Pharmacotyping provides a precision medicine blueprint for acute lymphoblastic leukemia treatment

Acute lymphoblastic leukemia (ALL), a cancer of white blood cells called lymphocytes, is the most common pediatric cancer. Approximately 98% of children with ALL experience remission within weeks of starting treatment and about 90% of those children are eventually cured. These levels of success are due to advances in ALL treatment. Chemotherapy is tailored based on clinical features, leukemia genomics, and the degree of minimal residual disease (the presence of microscopic levels of cancer cells remaining after the initial treatment).

In a report published in Nature Medicine, St. Jude scientists examined how ALL cells respond to different therapeutics in the context of their genomic features. This is the most comprehensive study to date describing variations in drug response across genetic ALL subtypes.

“Compared to traditional cancer genomics research, our work starts with defining the drug-response phenotype of each patient,” explained corresponding author Jun J. Yang, PhD, Department of Pharmacy and Pharmaceutical Sciences. “We then look into genomics to search for the biological basis for the inter-patient variability in leukemia drug sensitivity.”

The team determined the sensitivity of leukemia cells to 18 different chemotherapy drugs in patients whose ALL cells represented 23 molecular subtypes defined by leukemia genomics. The results revealed wide variability and distinct patterns of drug sensitivity across ALL subtypes.

The disease subtypes with the most favorable prognoses were particularly sensitive to the chemotherapeutic drugs asparaginase and glucocorticoids. Surprisingly, some ALL subtypes share genomic similarities but show different patterns of drug sensitivities. The team also found that patients could be grouped based on their distinct drug-sensitivity profiles, which were associated with prognosis, even after accounting for known risk factors.

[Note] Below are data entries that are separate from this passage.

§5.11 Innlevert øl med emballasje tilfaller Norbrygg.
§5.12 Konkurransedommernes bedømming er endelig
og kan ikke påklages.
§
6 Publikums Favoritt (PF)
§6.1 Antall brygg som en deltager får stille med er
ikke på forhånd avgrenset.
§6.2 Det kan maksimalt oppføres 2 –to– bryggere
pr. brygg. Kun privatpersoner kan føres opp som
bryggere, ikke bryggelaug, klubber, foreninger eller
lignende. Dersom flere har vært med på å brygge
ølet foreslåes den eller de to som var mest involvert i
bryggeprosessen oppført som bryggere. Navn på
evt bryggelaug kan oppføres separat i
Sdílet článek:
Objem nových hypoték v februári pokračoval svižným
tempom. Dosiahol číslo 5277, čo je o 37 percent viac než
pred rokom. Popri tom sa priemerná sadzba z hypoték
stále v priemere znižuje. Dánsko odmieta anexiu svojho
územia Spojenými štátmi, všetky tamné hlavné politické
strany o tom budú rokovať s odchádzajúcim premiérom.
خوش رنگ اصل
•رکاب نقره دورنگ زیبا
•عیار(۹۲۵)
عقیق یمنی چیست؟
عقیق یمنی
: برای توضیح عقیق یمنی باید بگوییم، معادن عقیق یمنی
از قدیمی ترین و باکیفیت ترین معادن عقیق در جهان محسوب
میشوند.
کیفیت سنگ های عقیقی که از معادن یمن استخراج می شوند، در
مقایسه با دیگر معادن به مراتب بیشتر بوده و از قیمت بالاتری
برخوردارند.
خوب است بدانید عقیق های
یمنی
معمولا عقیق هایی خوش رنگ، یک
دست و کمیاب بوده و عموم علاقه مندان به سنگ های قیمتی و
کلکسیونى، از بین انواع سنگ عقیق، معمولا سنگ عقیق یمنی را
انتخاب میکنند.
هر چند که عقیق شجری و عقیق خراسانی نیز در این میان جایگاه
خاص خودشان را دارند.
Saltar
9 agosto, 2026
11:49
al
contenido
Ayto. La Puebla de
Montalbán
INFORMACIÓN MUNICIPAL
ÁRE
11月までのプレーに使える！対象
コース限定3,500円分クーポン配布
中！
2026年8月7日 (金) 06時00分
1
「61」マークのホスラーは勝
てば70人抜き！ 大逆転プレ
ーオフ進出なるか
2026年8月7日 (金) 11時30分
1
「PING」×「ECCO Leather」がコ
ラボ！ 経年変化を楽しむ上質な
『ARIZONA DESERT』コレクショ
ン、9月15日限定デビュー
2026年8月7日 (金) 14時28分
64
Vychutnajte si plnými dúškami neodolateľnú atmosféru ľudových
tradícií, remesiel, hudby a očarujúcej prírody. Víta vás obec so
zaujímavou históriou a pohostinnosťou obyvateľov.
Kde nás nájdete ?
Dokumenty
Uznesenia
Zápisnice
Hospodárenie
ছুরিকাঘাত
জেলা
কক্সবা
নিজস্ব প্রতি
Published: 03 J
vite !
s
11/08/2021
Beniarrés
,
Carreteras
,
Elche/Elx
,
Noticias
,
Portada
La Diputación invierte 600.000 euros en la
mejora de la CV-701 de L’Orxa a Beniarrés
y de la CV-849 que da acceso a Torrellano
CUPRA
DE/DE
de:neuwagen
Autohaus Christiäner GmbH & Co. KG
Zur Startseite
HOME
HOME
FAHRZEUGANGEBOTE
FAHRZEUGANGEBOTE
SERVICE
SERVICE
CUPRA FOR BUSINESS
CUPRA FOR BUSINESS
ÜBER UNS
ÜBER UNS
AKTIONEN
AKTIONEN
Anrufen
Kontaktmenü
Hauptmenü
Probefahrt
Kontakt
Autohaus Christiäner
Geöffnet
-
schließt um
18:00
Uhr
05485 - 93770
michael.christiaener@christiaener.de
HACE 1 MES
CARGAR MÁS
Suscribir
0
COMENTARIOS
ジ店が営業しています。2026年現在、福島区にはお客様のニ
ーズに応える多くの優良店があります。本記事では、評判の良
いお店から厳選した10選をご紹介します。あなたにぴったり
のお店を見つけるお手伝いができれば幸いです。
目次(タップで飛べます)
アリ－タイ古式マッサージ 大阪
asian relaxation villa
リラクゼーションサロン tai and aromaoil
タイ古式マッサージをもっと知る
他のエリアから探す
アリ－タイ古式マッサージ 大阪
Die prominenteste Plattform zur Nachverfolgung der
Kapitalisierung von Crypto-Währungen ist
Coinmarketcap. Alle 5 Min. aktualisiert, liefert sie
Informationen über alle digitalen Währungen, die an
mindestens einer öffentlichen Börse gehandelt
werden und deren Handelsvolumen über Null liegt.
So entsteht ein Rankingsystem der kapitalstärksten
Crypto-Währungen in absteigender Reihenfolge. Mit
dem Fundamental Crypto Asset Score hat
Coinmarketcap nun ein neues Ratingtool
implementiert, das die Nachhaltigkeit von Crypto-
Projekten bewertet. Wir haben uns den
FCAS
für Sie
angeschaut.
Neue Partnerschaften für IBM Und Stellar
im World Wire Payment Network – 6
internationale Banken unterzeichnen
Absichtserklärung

Pharmacogenomics is the study of how genetic attributes affect drug response; pharmacotyping is defining a patient’s drug response phenotype (characteristics resulting from the interaction of genomics and environment). The study’s findings highlight the importance of understanding ALL pharmacotypes for survival outcomes.

ALL is a heterogeneous disease; there are many phenotypic differences between genomic subtypes, such as clinical features and prognoses. This work demonstrates that drug sensitivity can also vary between subtypes.

“This work is a big step in the right direction to individualize ALL therapy to spare children the side effects of drugs that will not work against their cancer, as well as to steer them to novel therapies to which their cancer will likely respond,” Yang said. “It is functional precision medicine; it’s not just about sequencing leukemia mutations but also about knowing what drug to use for which mutations.”